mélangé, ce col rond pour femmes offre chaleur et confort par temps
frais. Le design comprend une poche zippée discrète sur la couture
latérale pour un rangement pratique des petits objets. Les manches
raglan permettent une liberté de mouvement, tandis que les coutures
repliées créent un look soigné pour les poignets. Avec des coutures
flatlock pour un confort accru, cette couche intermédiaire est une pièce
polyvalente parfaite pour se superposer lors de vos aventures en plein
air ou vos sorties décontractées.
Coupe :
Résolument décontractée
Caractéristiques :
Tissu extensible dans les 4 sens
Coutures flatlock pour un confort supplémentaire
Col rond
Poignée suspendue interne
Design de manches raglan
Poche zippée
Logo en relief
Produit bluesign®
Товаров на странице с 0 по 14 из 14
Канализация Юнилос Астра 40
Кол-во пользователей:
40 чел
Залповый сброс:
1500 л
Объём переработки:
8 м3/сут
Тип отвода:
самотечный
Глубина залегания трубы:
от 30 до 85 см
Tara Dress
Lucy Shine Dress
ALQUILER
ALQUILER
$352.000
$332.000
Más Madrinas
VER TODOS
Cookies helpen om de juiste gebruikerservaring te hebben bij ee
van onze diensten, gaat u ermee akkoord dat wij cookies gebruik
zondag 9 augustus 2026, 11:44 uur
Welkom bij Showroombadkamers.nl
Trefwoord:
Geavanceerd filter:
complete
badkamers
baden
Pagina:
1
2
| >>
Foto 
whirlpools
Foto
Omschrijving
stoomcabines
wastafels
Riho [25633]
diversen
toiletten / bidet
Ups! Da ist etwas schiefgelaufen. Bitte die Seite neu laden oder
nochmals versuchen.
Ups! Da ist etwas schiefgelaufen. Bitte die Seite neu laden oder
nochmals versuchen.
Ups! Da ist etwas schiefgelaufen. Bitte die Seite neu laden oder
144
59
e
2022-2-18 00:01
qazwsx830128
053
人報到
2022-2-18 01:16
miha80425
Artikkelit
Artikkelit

→ PROBLEM DESCRIPTION: Copy out every line of the listing above, word for word and in the same order, without changing anything.

→ RESPONSE AREA:
mélangé, ce col rond pour femmes offre chaleur et confort par temps
frais. Le design comprend une poche zippée discrète sur la couture
latérale pour un rangement pratique des petits objets. Les manches
raglan permettent une liberté de mouvement, tandis que les coutures
repliées créent un look soigné pour les poignets. Avec des coutures
flatlock pour un confort accru, cette couche intermédiaire est une pièce
polyvalente parfaite pour se superposer lors de vos aventures en plein
air ou vos sorties décontractées.
Coupe :
Résolument décontractée
Caractéristiques :
Tissu extensible dans les 4 sens
Coutures flatlock pour un confort supplémentaire
Col rond
Poignée suspendue interne
Design de manches raglan
Poche zippée
Logo en relief
Produit bluesign®
Товаров на странице с 0 по 14 из 14
Канализация Юнилос Астра 40
Кол-во пользователей:
40 чел
Залповый сброс:
1500 л
Объём переработки:
8 м3/сут
Тип отвода:
самотечный
Глубина залегания трубы:
от 30 до 85 см
Tara Dress
Lucy Shine Dress
ALQUILER
ALQUILER
$352.000
$332.000
Más Madrinas
VER TODOS
Cookies helpen om de juiste gebruikerservaring te hebben bij ee
van onze diensten, gaat u ermee akkoord dat wij cookies gebruik
zondag 9 augustus 2026, 11:44 uur
Welkom bij Showroombadkamers.nl
Trefwoord:
Geavanceerd filter:
complete
badkamers
baden
Pagina:
1
2
| >>
Foto 
whirlpools
Foto
Omschrijving
stoomcabines
wastafels
Riho [25633]
diversen
toiletten / bidet
Ups! Da ist etwas schiefgelaufen. Bitte die Seite neu laden oder
nochmals versuchen.
Ups! Da ist etwas schiefgelaufen. Bitte die Seite neu laden oder
nochmals versuchen.
Ups! Da ist etwas schiefgelaufen. Bitte die Seite neu laden oder
144
59
e
2022-2-18 00:01
qazwsx830128
053
人報到
2022-2-18 01:16
miha80425
Artikkelit
Artikkelit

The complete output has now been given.